Ethiopia is currently hosting 39 Trade Ministers from African countries and several U.S. government officials who are attending the 12th annual African Growth and Opportunity Act (AGOA) Forum in Addis Ababa.
The meeting began last week on Friday, August 9, 2013 under the theme “Sustainable Transformation through Trade and Technology.” and ends today August 13, 2013. This forum is held every other year, either in Washington DC or in a selected African country, to review the African Growth and Opportunity Act (AGOA) deal.
Signed in 2000, the deal seeks to increase business relations between the U.S. and Africa by allowing African countries, with whom there is no existing Free Trade Agreement, duty free access to U.S. markets. It also provides improved access to US credit and technical expertise.

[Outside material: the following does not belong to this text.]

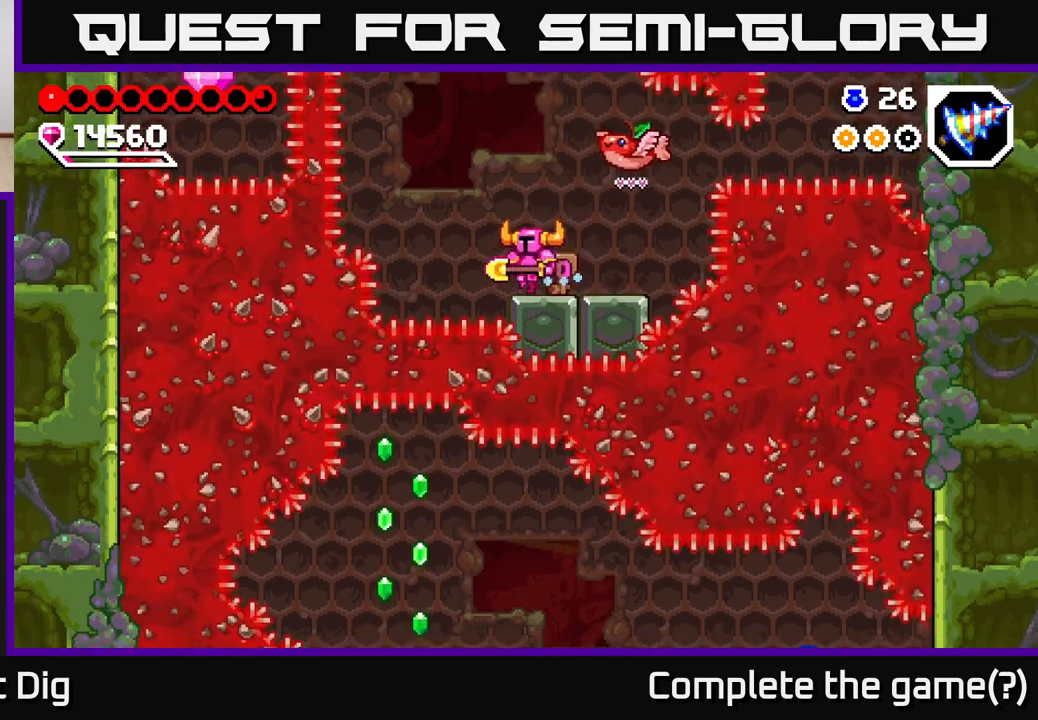
{"dt_ms": 500, "buttons": ["A"], "left_stick": "left", "right_stick": "center", "events": [[367, "left_stick", "left"], [417, "A", "down"]]}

In 2012, the 39 AGOA-eligible countries from Sub-Saharan Africa exported nearly $35 billion in products to the United States,” says a Spokesman for the United States. “AGOA provides incentives for African countries to improve their investment climates, reduce corruption, respect human and labor rights and the rule of law, improve infrastructure and harmonize trade standards to help them become more competitive in the global marketplace,” he added.

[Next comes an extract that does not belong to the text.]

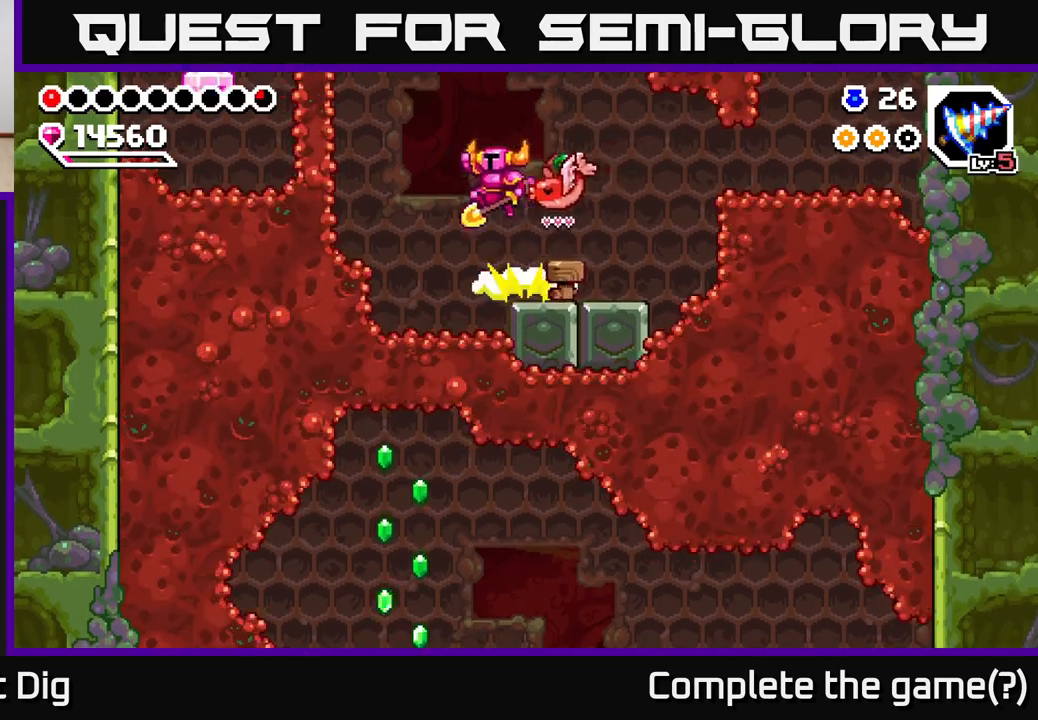
{"dt_ms": 500, "buttons": [], "left_stick": "left", "right_stick": "center", "events": [[150, "A", "up"], [367, "X", "down"], [500, "X", "up"]]}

US Trade Representative, Michael Froman, also said “we are of the view that Africa must engage in regional markets so that they can gain economies of scale and become more competitive on the global stage. The review we are doing now will determine how to modify the agreement going forward. We will do a report to US congress which is to carry the process further,” he added.
One of the key issues discussed at the Addis Ababa meeting is the extension of AGOA beyond 2014. Other issues included what products should benefit from duty-free access to US markets as well as the scope and coverage of the deal. Froman said, “there will be significant skepticism if we are to allow only one-way access to the USA market. We are looking at this aspect in the review.”
It is still unclear whether the US will alter the AGOA deal to make it more like the Economic Partnership Agreements (EPAs) which allow free entry of African goods in Europe and vice versa.